I am working with a complex dataset design shown here: .
I have followed the DESeq2 manual, but have not been able to find an appropriate matrix model that tests for the effects of Frag_Condition while controlling for Site and Individual (Genotype) effects. I believe the error lies in the fact that the "HH" Frag_Conditions are unpaired and are nested within the "Healthy" Colony_status. Here is what I have tried:
countData <- countData
colData <- colData
# Convert colData columns to factors
colData$Site <- as.factor(colData$Site)
colData$Colony_status <- as.factor(colData$Colony_status)
colData$Frag_Condition <- as.factor(colData$Frag_Condition)
colData$Individual <- as.factor(colData$Individual)
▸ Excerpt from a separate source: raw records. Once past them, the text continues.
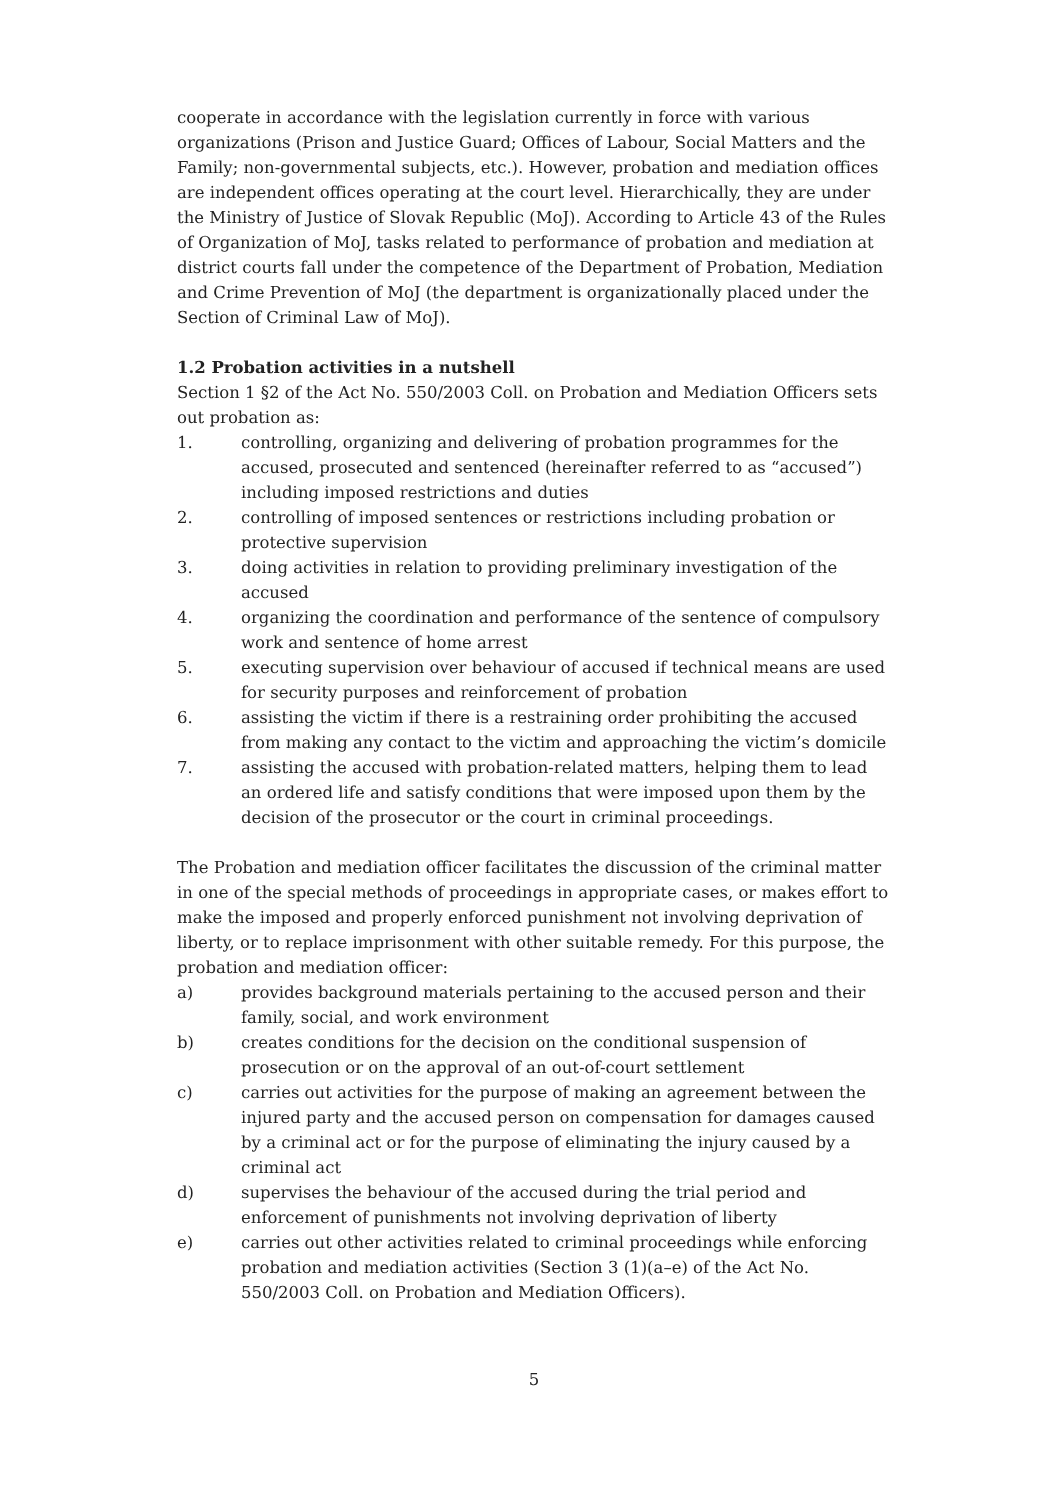cooperate in accordance with the legislation currently in force with various organizations (Prison and Justice Guard; Offices of Labour, Social Matters and the Family; non-governmental subjects, etc.). However, probation and mediation offices are independent offices operating at the court level. Hierarchically, they are under the Ministry of Justice of Slovak Republic (MoJ). According to Article 43 of the Rules of Organization of MoJ, tasks related to performance of probation and mediation at district courts fall under the competence of the Department of Probation, Mediation and Crime Prevention of MoJ (the department is organizationally placed under the Section of Criminal Law of MoJ).
1.2 Probation activities in a nutshell
Section 1 §2 of the Act No. 550/2003 Coll. on Probation and Mediation Officers sets out probation as:
1. controlling, organizing and delivering of probation programmes for the accused, prosecuted and sentenced (hereinafter referred to as “accused”) including imposed restrictions and duties
2. controlling of imposed sentences or restrictions including probation or protective supervision
3. doing activities in relation to providing preliminary investigation of the accused
4. organizing the coordination and performance of the sentence of compulsory work and sentence of home arrest
5. executing supervision over behaviour of accused if technical means are used for security purposes and reinforcement of probation
6. assisting the victim if there is a restraining order prohibiting the accused from making any contact to the victim and approaching the victim’s domicile
7. assisting the accused with probation-related matters, helping them to lead an ordered life and satisfy conditions that were imposed upon them by the decision of the prosecutor or the court in criminal proceedings.
The Probation and mediation officer facilitates the discussion of the criminal matter in one of the special methods of proceedings in appropriate cases, or makes effort to make the imposed and properly enforced punishment not involving deprivation of liberty, or to replace imprisonment with other suitable remedy. For this purpose, the probation and mediation officer:
a) provides background materials pertaining to the accused person and their family, social, and work environment
b) creates conditions for the decision on the conditional suspension of prosecution or on the approval of an out-of-court settlement
c) carries out activities for the purpose of making an agreement between the injured party and the accused person on compensation for damages caused by a criminal act or for the purpose of eliminating the injury caused by a criminal act
d) supervises the behaviour of the accused during the trial period and enforcement of punishments not involving deprivation of liberty
e) carries out other activities related to criminal proceedings while enforcing probation and mediation activities (Section 3 (1)(a–e) of the Act No. 550/2003 Coll. on Probation and Mediation Officers).
5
colData$ind.n <- ave(as.factor(colData$Individual), colData$Colony_status, FUN = function(x) as.integer(factor(x)))
# Create model matrix
modelMatrix <- model.matrix(~Site + Colony_status:ind.n + Colony_status:Frag_Condition, colData)
# Remove all zero columns
all.zero <- apply(modelMatrix, 2, function(x) all(x==0))
all.zero
idx <- which(all.zero)
modelMatrix <- modelMatrix[,-idx]
modelMatrix
# Run DESeqDataSetFromMatrix
dds <- DESeqDataSetFromMatrix(countData = countData, colData = colData,design = modelMatrix)
# ERROR: Error in checkFullRank(modelMatrix) :
the model matrix is not full rank, so the model cannot be fit as specified.
One or more variables or interaction terms in the design formula are linear
combinations of the others and must be removed.
If anyone has any suggestions for how to fix my matrix design it would be greatly appreciated!!! I've been scratching my head for a while now, and at a loss.
Update: It seems like any form of trying to add Individual (Genotypic effects) to the model results in the full rank error. Moving forward with ~Site + Frag_Condition for now.
Would still welcome suggestions for improvement since I know this probably isn't the best model.
Yes, individual is inherently nested within Colony_status. For these sorts of things, as Mike says, you should seek local consultation, or try and post at a wider community such as biostars.org, though usually it takes some back and forth to find the right analysis strategy, arguing again for a local collaboration.